Each year, the UN Global Compact publishes a Progress Report which provides an overview of how participating companies are adopting the Ten Principles and taking action to help deliver on the Global Goals. The 2018 Report confirms the extent to which human rights are an essential part of doing business — 92 per cent of survey respondents reported having policies and practices in place on human rights. However, it also reveals clear opportunities for businesses to deepen their efforts to respect and support human rights throughout their supply chains and operations. For example, in 2018, approximately 27 per cent of companies reported performing risk assessments directly linked to human rights, with only 17 per cent conducting impact assessment linked to human rights — both clear entry points for strengthening business engagement in this area.
In this respect, the work done by Global Compact Local Networks is of vital importance. By advancing the mission of the UN Global Compact at the national and regional level, more than 70 Local Networks around the world play a central role in driving the business and human rights agenda on the ground. In 2018, Local Networks have been advocating for business leaders to stand up for human rights, promoting uptake of the UN Guiding Principles on Business and Human Rights and convening human rights-focused CEO Roundtables around the world — from Argentina and Turkey, to Poland and the United States.

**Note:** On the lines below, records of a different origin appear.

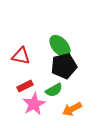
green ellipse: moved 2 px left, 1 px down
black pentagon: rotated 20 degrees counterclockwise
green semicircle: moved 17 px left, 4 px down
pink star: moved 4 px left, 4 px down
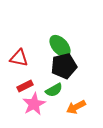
red triangle: moved 2 px left, 2 px down
orange arrow: moved 4 px right, 2 px up
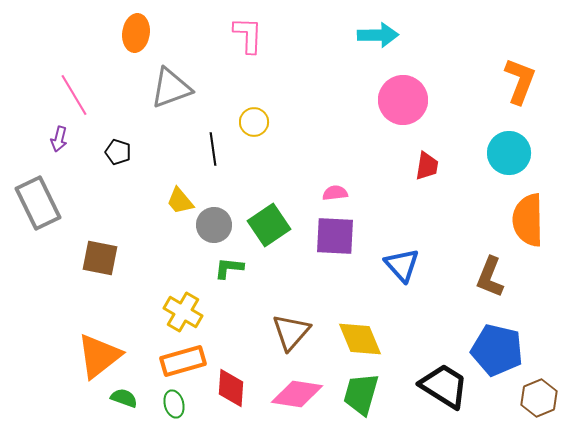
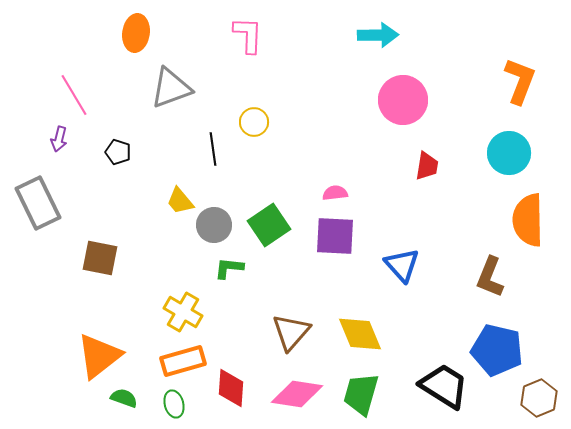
yellow diamond: moved 5 px up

It is important to celebrate the progress that has been made, while, at the same time, recognising and addressing the critical human rights challenges that we continue to face today. This report highlights how the UN Global Compact is working with our business participants and other partners to advance human rights, including a compilation of company examples, key resources and relevant activities at the global and local levels. It is our hope that this snapshot inspires others to move from commitment to action, to challenge our ways of doing things and to take up the torch for human rights.